The Faceless by Simon Bestwick is a densely plotted horror novel that is genuinely scary. The fear taps into the reader in a sinister, nerve-fraying manner in which the tension is ratcheted up until it’s almost unbearable to carry on reading yet unthinkable that you should actually stop. The reading light will stay on long after you finish reading.
There are three main viewpoints utilised by the author. The first, and least satisfying, is that of the team of detectives involved in trying to find a missing girl. In charge is Detective Chief Inspector Joan Renwick, still affected by a previous missing-person case which ended badly. He is assisted by DS Mike Stakowski. Their relationship is well-developed with a believable level of banter and respect, along with hints of an unrequited attraction, particularly from Mike’s view, which makes for a great pair of characters. Unfortunately, the rest of the police department is a little underdeveloped and the number of different officers mentioned makes it a hard to follow who’s who. There’s a sense that the numbers involved are an obstruction to the author, too, so when a large portion of the squad is dispatched in a selection of grizzly ways it’s something of a relief.
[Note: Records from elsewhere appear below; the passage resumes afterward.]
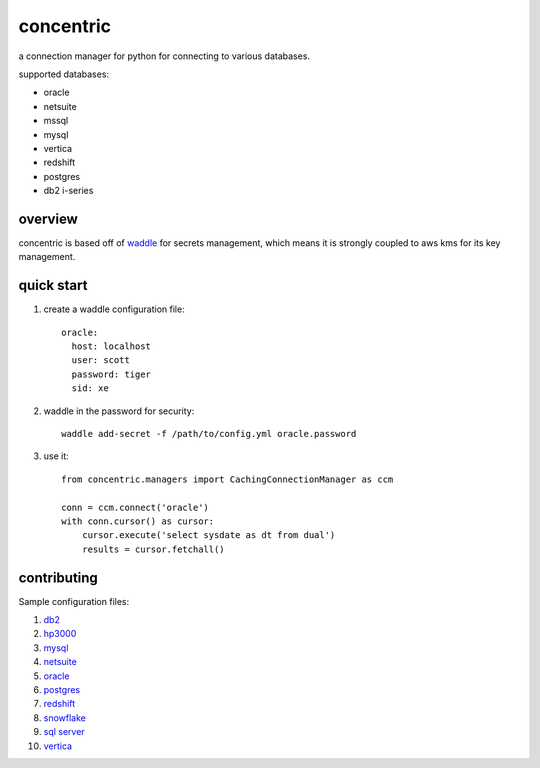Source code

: concentric
==========

a connection manager for python for connecting to various databases.

supported databases:

* oracle
* netsuite
* mssql
* mysql
* vertica
* redshift
* postgres
* db2 i-series

overview
--------

concentric is based off of `waddle <https://pypi.org/project/waddle/>`_ for secrets
management, which means it is strongly coupled to aws kms for its key management.


quick start
-----------

#. create a waddle configuration file::

     oracle:
       host: localhost
       user: scott
       password: tiger
       sid: xe

#. waddle in the password for security::

    waddle add-secret -f /path/to/config.yml oracle.password

#. use it::

      from concentric.managers import CachingConnectionManager as ccm

      conn = ccm.connect('oracle')
      with conn.cursor() as cursor:
          cursor.execute('select sysdate as dt from dual')
          results = cursor.fetchall()


contributing
------------

Sample configuration files:

#. `db2 <./concentric/example_config/db2.yml>`_
#. `hp3000 <./concentric/example_config/hp3000.yml>`_
#. `mysql <./concentric/example_config/mysql.yml>`_
#. `netsuite <./concentric/example_config/netsuite.yml>`_
#. `oracle <./concentric/example_config/oracle_sid.yml>`_
#. `postgres <./concentric/example_config/postgres.yml>`_
#. `redshift <./concentric/example_config/redshift.yml>`_
#. `snowflake <./concentric/example_config/snowflake.yml>`_
#. `sql server <./concentric/example_config/sql_server.yml>`_
#. `vertica <./concentric/example_config/vertica.yml>`_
The second narrative viewpoint is that of TV psychic Allen Cowell and his driven sister Vera. Here the revelations in their back-story provide some of the most effective and gut-wrenching scenes of the novel and showcase Bestwick’s powerful yet restrained prose, where just enough detail is given to allow reading between the lines to ensure the scenes are not gratuitous. This shows a level of trust both in the reader and in the writer’s own ability, which sets these scenes apart from the average horror novel. Allen’s spirit guides are the three boys who were left behind when he and his sister made their escape from Kempforth, and the scenes when they appear to Allen are amongst the most chilling in recent horror fiction. There is also an aspect to the sibling’s relationship that makes the skin crawl for less supernatural reasons.
The final protagonist is Anna Mason, a single woman struggling to juggle the demands of family, a bereaved brother, his young daughter and their elderly gran. She harbours a desire to escape to the big city to explore her sexuality and aspirations. Having an interest in local history means much of the exposition falls to her, although this is well handled and never feels forced. Anna is the most likeable character in the book, which helps to make the scenes where she is at the centre of the peril all the more nerve-wracking. Ultimately she is the character who pushes the narrative along the most.
Interspersed with the chapters from these viewpoint characters are first-person testimonies from some of the soldiers who were affected by the events of World War One, and particularly Passchendaele, who, on their return, find themselves treated at Ash Fell. These passages add a sense of the violence and suffering endured by the soldiers of Kempforth but ultimately they slow the narrative down, bringing the reader out of the main story when it’s at its most engrossing. The voices are indistinct and the temptation to skim-read these passages in order to get back to the story is there. There is also a coda at the end of the book that is similar to the recently released A Cold Season by Alison Littlewood, which veers close to cliché and, as in the case of the aforementioned novel, weakens what is otherwise a strong climax to a superbly realised novel.
The evil beings of the title are the ‘Spindly Men’, figures of local legend in the town of Kempforth, who are said to have risen from Hell and who, as they have no faces of their own, seek out people willing to make masks for them to wear in return for the power to command their actions. This legend is used by the group responsible for the abuse of Allen and Vera as children in order to disguise their real identities. This blurring of the lines gives a great ambiguity to the opening third of the novel, where the reader is not quite sure if the supernatural element is real or imagined.
The Faceless contains a level of craft and execution that, alongside the work of Ramsey Campbell, Conrad Williams and Gary McMahon, goes a long way in restoring the reputation of the horror novel, given the genre’s inconsistency following on from the 80s boom. Commissioning editors at imprints such as Angry Robot, Solaris and Jo Fletcher Books should be praised for having faith in new writers tackling tough subject matter with intelligence and imaginative flair. Bestwick has these qualities in abundance and is certainly a name to watch out for in the future.